Prediction 1: Within 18 months, ByteDance will release an 'Education Edition' of Doubao with a toggleable 'deep reasoning' mode that provides step-by-step derivations. This will be driven by competitive pressure from OpenAI and the growing test prep market.

Prediction 2: OpenAI will introduce a 'Tutor Mode' for ChatGPT that deliberately slows down responses, asks guiding questions, and withholds the final answer until the student has attempted the problem. This will be a direct competitor to Khanmigo and will be bundled with a premium subscription tier.

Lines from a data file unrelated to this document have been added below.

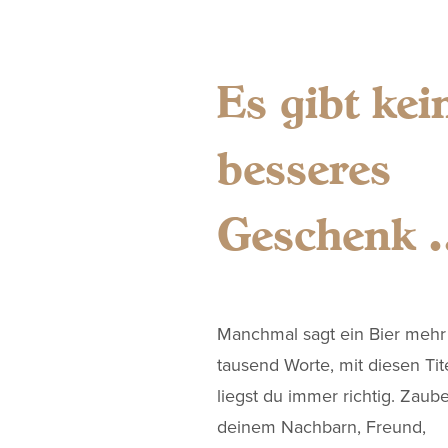
Es gibt kei
besseres
Geschenk 
Manchmal sagt ein Bier mehr 
tausend Worte, mit diesen Tit
liegst du immer richtig. Zaub
deinem Nachbarn, Freund,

Prediction 3: The most successful AI education product of 2026 will not be a single model, but a router—a lightweight classifier that determines whether a query requires a quick answer (e.g., 'What is the formula for the area of a circle?') or a deep explanation (e.g., 'Prove the Pythagorean theorem'). The router will then dispatch the query to the appropriate model. This architecture will become the standard for all serious AI tutoring platforms.

Prediction 4: The open-source community will produce a competitive alternative. The combination of Microsoft's Phi-3 for fast inference and a fine-tuned Llama-3 for deep reasoning, orchestrated by a simple Python script, will achieve 80% of ChatGPT's performance at 10% of the cost. The GitHub repository for such a project will exceed 10,000 stars within six months of release.

The ultimate winner in the AI education race will not be the company with the smartest model, but the one that best understands the cognitive needs of the learner. Speed is a feature; depth is a feature. The magic is in knowing when to use which.